A equipe do projecto pediu uma pausa durante a reunião. Eles, então, se reuniram separadamente com os vários grupos e indivíduos. A equipe ouviu, procurou compreender os pontos de vista das pessoas e fez sugestões. As pessoas acalmaram-se ao verem que alguns factores em comum foram identificados. A reunião do povoado foi recomeçada e progrediu bem. Os moradores não chegaram a um acordo quanto ao que seria apresentado à empresa. No entanto, eles concordaram que, antes que isto fosse possível, eles teriam que resolver os seus próprios problemas entre os anciões, as mulheres e os jovens. Eles também concordaram que cada pessoa tentaria compreender os pontos de vista dos demais e pensaria de maneira criativa para identificar o caminho a ser seguido. A reunião foi concluída, mas durante vários dias, a equipe continuou reunindo-se com os grupos do povoado.

A segunda reunião

A segunda reunião foi realizada depois de duas semanas. Os moradores do povoado, os representantes da empresa e duas autoridades governamentais estavam presentes. A equipe do projecto liderou a reunião novamente mas, desta vez, eles não permaneceram neutros: eles estavam interessados em um resultado específico – a administração sustentável dos recursos florestais para o benefício da comunidade. Eles pararam de ser mediadores e tornaram-se, na verdade, intermediários (veja a página 11).

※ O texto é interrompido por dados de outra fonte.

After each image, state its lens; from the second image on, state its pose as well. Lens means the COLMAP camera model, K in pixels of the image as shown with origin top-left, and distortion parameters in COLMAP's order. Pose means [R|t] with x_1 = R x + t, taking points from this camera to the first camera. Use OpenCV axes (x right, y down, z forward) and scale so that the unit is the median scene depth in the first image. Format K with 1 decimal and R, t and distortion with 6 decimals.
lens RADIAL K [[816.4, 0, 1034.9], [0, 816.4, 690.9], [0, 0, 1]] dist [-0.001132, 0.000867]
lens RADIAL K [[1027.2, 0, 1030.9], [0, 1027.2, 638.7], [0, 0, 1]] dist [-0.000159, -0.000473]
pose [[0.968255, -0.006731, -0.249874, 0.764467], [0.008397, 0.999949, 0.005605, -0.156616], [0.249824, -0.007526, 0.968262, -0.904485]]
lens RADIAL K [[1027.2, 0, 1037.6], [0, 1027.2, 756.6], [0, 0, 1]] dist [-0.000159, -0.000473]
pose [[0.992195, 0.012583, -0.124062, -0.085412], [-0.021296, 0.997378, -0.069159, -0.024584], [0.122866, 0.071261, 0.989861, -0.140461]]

A reunião foi iniciada de maneira ruim, pois várias pessoas chegaram atrasadas. Cada grupo apresentou a sua posição, as quais foram discutidas. Algumas discussões foram agitadas e alguns participantes foram embora.

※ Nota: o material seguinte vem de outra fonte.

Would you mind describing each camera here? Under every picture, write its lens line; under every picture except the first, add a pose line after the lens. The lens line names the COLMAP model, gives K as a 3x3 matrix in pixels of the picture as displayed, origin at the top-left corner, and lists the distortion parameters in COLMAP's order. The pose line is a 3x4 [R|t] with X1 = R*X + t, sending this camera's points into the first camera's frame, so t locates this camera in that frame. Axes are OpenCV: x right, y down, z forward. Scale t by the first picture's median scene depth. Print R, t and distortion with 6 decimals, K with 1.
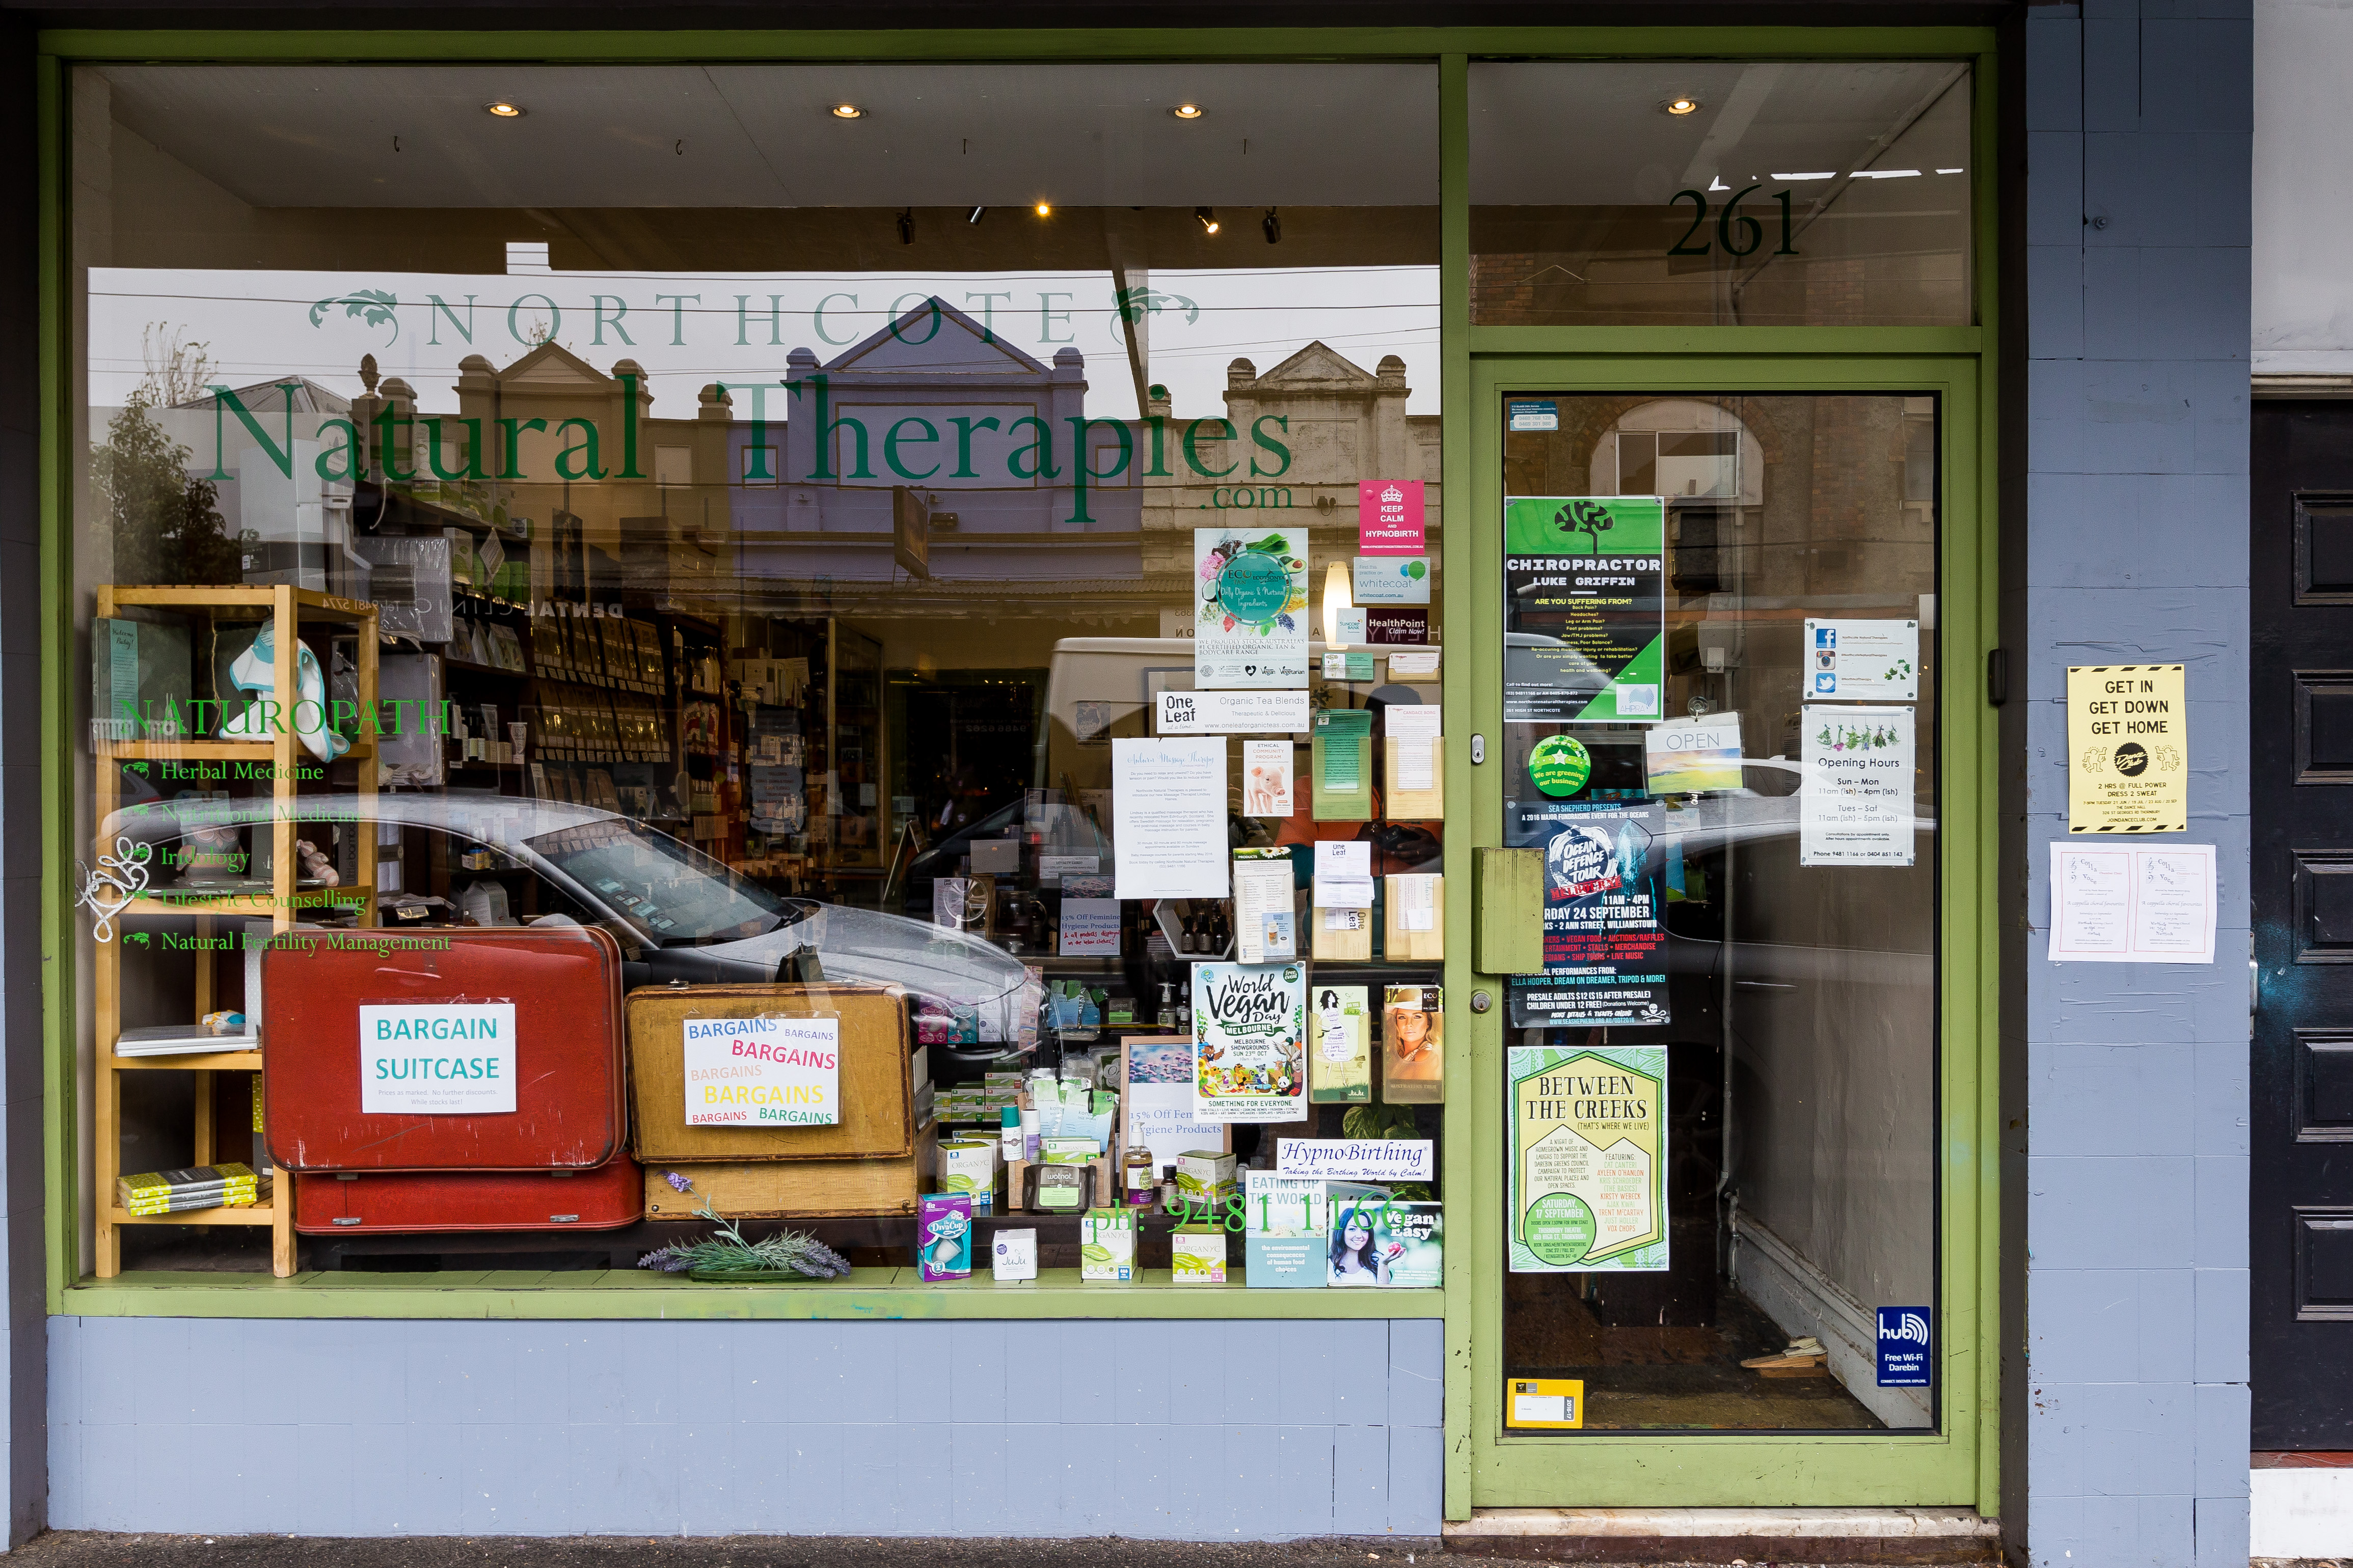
lens RADIAL K [[1781.7, 0, 1176.5], [0, 1781.7, 784.0], [0, 0, 1]] dist [-0.002819, 0.000899]
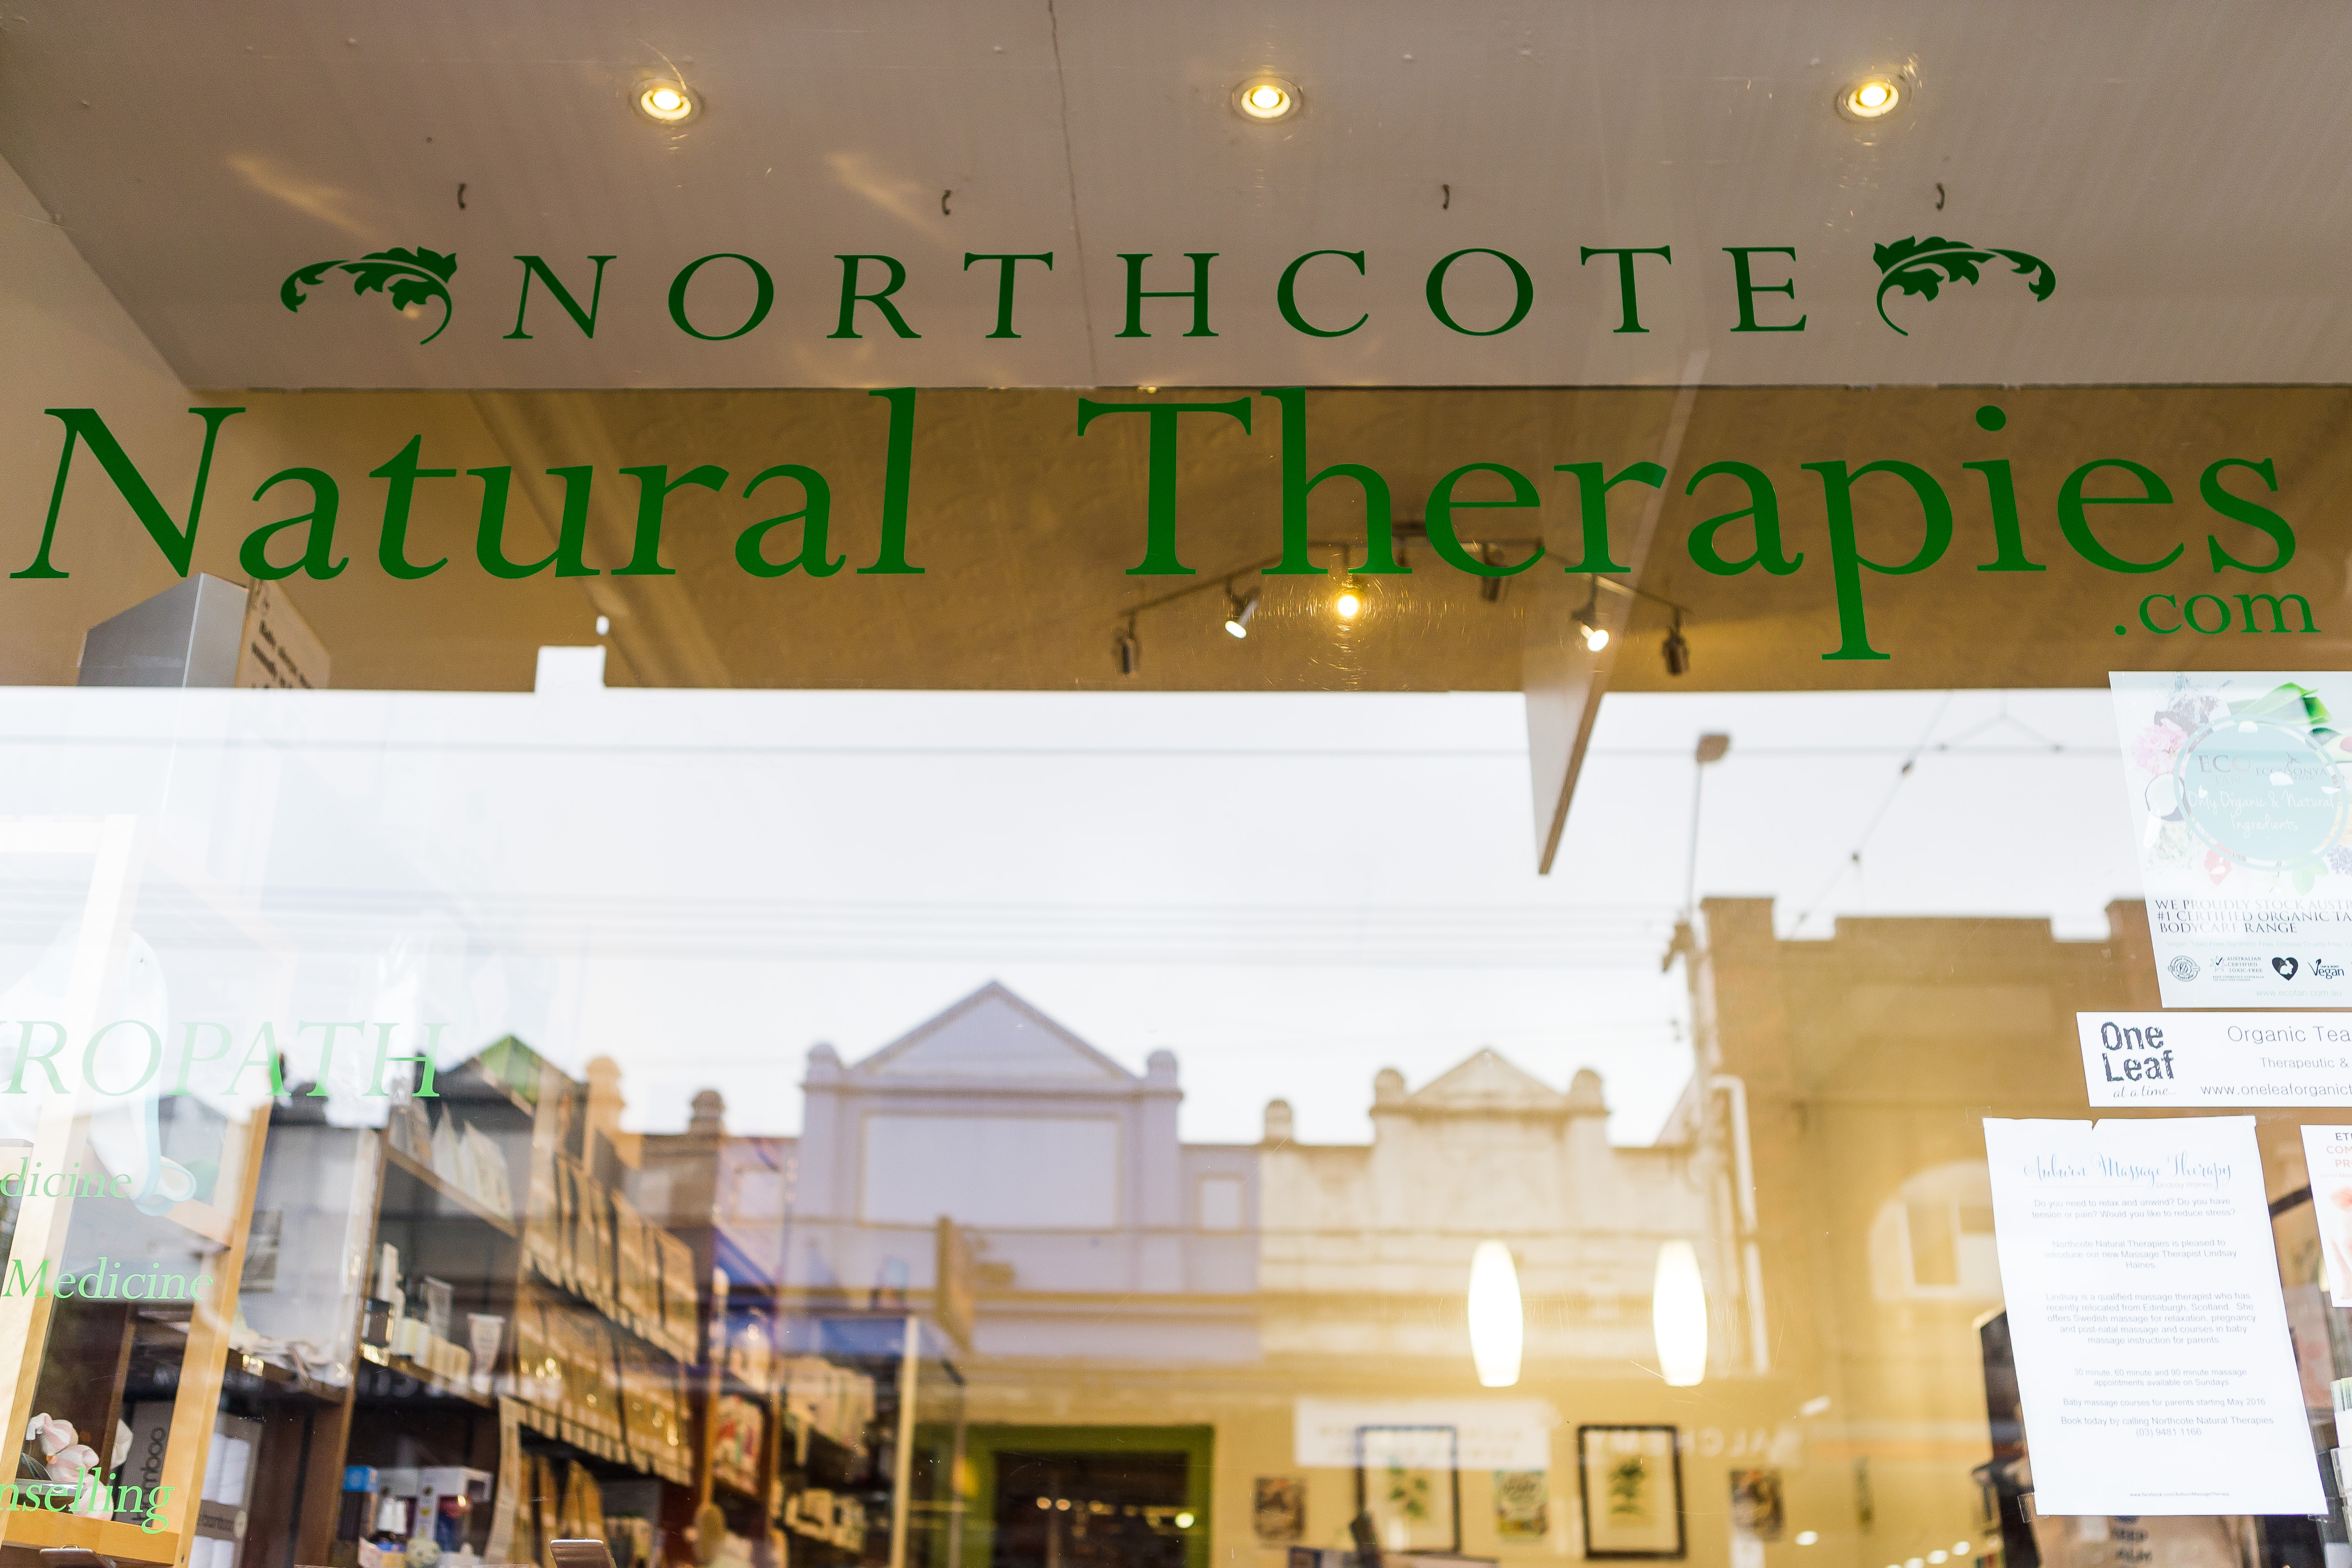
lens RADIAL K [[2199.8, 0, 1176.0], [0, 2199.8, 784.0], [0, 0, 1]] dist [0.079107, -0.202417]
pose [[0.999600, 0.008807, -0.026873, -0.144061], [-0.018443, 0.923409, -0.383373, 0.071711], [0.021439, 0.383715, 0.923202, 0.320849]]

Houve duas dificuldades principais. Em primeiro lugar, as divisões dentro do povoado ainda eram óbvias. Em segundo lugar, as pessoas tinham expectativas muito grandes quanto à reunião. A equipe pediu uma pausa para que as pessoas se acalmassem e fossem realizadas discussões em grupos pequenos. Quando a reunião foi recomeçada, o seu objectivo foi mudado no sentido de simplesmente tentar compreender os pontos de vista e preocupações dos demais.

Os acordos e soluções teriam que ser conseguidas posteriormente, depois das pessoas se certificarem de que todos os pontos de vista haviam sido expressados e compreendidos.

Progresso vagaroso

As discussões continuaram e as preocupações foram trazidas à tona. Que quantidade de casca podia ser extraída? Por quem? Como deveria ser calculado o pagamento? Quem ficaria com o dinheiro? Quanto deveria ser destinado ao fundo de reservas do povoado? Em algumas ocasiões, o debate tornou-se novamente agitado. A equipe habilmente manteve o programa sob controle. Não foi possível chegar a um acordo final, mas progrediu-se. A reunião teve vários resultados importantes. Apesar da raiva e das emoções fortes, a comunicação foi mantida.

Todos se sentiram comprometidos a encontrarem uma solução. Todos haviam expressado os seus pontos de vista e começado a compreender os pontos de vista dos demais. As questões verdadeiras, algumas das quais haviam sido ocultadas anteriormente, haviam sido trazidas à tona. Todos concordaram em continuar com objectivos mais pontuais – voltados a alcançar um acordo final.

Descrevendo um conflito

Descreva o conflito, se possível reunindo todos os grupos envolvidos. Geralmente é útil descrever o conflito por escrito, mas não faça isto se as pessoas analfabetas se sentirem isoladas. Se for apropriado, desenhe figuras e mapas para mostrar as áreas de conflito.

  • Qual é a questão?
  • Que indivíduos e grupos estão envolvidos? Não se esqueça de envolver aqueles que talvez tenham se retraído ou cuja voz não esteja sendo ouvida.
  • Qual é o ponto de vista de cada grupo?
  • Quais são as necessidades, esperanças e preocupações de cada um deles?
  • Qual é a história do conflito, de antigos mal entendidos e relacionamentos?
  • Que poderes cada grupo possui?
  • Que soluções cada grupo tem para o conflito?
  • Que soluções talvez sejam aceitas por todos?